Question

Standing waves are produced in $10m$ long stretched strings. If the string vibrates in 5 segments and wave velocity is $20m{s^{ - 1}}$ , then its frequency will be
A. $5Hz$
B. $2Hz$
C. $10Hz$
D. $12Hz$

Answer 1

To answer the question, we will build a simple diagram based on the question. The entire length of the string is $10m$ , and there are five segments, so we will compute the length of one segment and determine the value of $\lambda$ , and then calculate the frequency $(\nu )$ using this $\lambda$ .

Complete answer:
Before we go into the question, let's have a look at what a standing wave is. The combination of two waves flowing in opposite directions, each with the same amplitude and frequency, is known as a standing wave.
Now, let us come to the question;
The wavelength of a stretched string's fundamental vibrational mode is twice the length of the string.

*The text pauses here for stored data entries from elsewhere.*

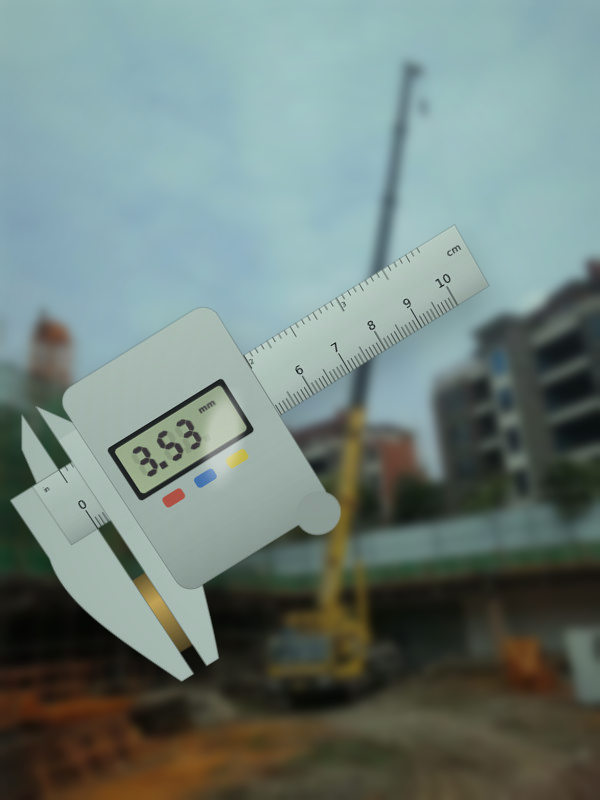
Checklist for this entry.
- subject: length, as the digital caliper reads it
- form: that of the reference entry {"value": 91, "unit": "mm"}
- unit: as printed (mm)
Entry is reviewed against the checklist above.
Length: {"value": 3.53, "unit": "mm"}
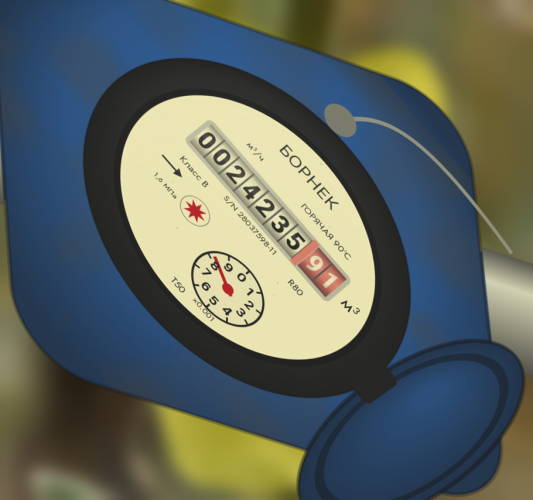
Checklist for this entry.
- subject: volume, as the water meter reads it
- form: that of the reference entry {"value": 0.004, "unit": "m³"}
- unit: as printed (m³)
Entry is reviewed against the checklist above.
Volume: {"value": 24235.918, "unit": "m³"}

Because the string produces standing waves and vibrates in five parts, it can be shown as
$\therefore 5\dfrac{\lambda }{2} = 10$
Therefore, from here we will find value of $\lambda$
$\Rightarrow \lambda = 4{\mkern 1mu} m$
The wave's velocity, $v$ , is given to us in the question as $v = 20m{s^{ - 1}}$
Hence, the frequency will be $\nu = \dfrac{v}{\lambda } = \dfrac{{20}}{4} = 5{\mkern 1mu} {s^{ - 1}} = 5{\mkern 1mu} Hz$
Therefore, the frequency is $5Hz$
The correct option is: (A) $5Hz$

Note:
It's important to note that standing waves don't just appear out of nowhere. They call for energy to be delivered into a system at a specific frequency. That is, when a system's driving frequency is identical to its natural frequency. Resonance is the term for this situation. Standing waves are invariably linked to resonance.